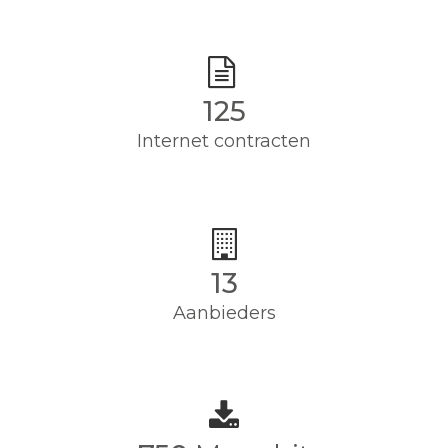
125
Internet contracten
13
Aanbieders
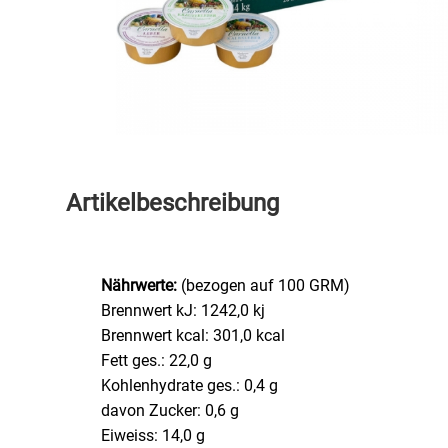
Speichermedien und Rohlinge
Bunte Palette
Spielzeug & Baby
Butter
Zubehör
Cateringzubehör
Convenience Obst & Gemüse
Artikelbeschreibung
Dekoration
Nährwerte:
(bezogen auf 100 GRM)
Einkochen
Brennwert kJ: 1242,0 kj
Brennwert kcal: 301,0 kcal
Einwegartikel / Trinkhalme
Fett ges.: 22,0 g
Kohlenhydrate ges.: 0,4 g
Eistee
davon Zucker: 0,6 g
Eiweiss: 14,0 g
Elektrogeräte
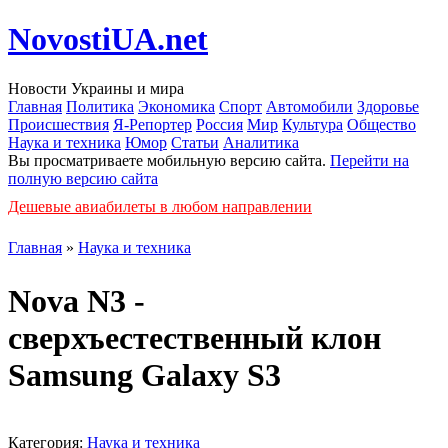
NovostiUA.net
Новости Украины и мира
Главная
Политика
Экономика
Спорт
Автомобили
Здоровье
Происшествия
Я-Репортер
Россия
Мир
Культура
Общество
Наука и техника
Юмор
Статьи
Аналитика
Вы просматриваете мобильную версию сайта.
Перейти на
полную версию сайта
Дешевые авиабилеты в любом направлении
Главная
»
Наука и техника
Nova N3 -
сверхъестественный клон
Samsung Galaxy S3
Категория:
Наука и техника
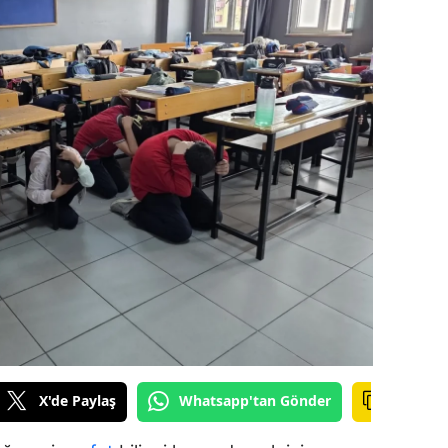
ilecik
ingöl
tlis
olu
urdur
ursa
anakkale
ankırı
orum
enizli
X'de Paylaş
Whatsapp'tan Gönder
iyarbakır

**TASK GOAL:** A word-for-word copy of all the records above is required, with the pictures left out.

**RESPONSE FOR THIS EXERCISE:**
125
Internet contracten
13
Aanbieders
Speichermedien und Rohlinge
Bunte Palette
Spielzeug & Baby
Butter
Zubehör
Cateringzubehör
Convenience Obst & Gemüse
Artikelbeschreibung
Dekoration
Nährwerte:
(bezogen auf 100 GRM)
Einkochen
Brennwert kJ: 1242,0 kj
Brennwert kcal: 301,0 kcal
Einwegartikel / Trinkhalme
Fett ges.: 22,0 g
Kohlenhydrate ges.: 0,4 g
Eistee
davon Zucker: 0,6 g
Eiweiss: 14,0 g
Elektrogeräte
NovostiUA.net
Новости Украины и мира
Главная
Политика
Экономика
Спорт
Автомобили
Здоровье
Происшествия
Я-Репортер
Россия
Мир
Культура
Общество
Наука и техника
Юмор
Статьи
Аналитика
Вы просматриваете мобильную версию сайта.
Перейти на
полную версию сайта
Дешевые авиабилеты в любом направлении
Главная
»
Наука и техника
Nova N3 -
сверхъестественный клон
Samsung Galaxy S3
Категория:
Наука и техника
ilecik
ingöl
tlis
olu
urdur
ursa
anakkale
ankırı
orum
enizli
X'de Paylaş
Whatsapp'tan Gönder
iyarbakır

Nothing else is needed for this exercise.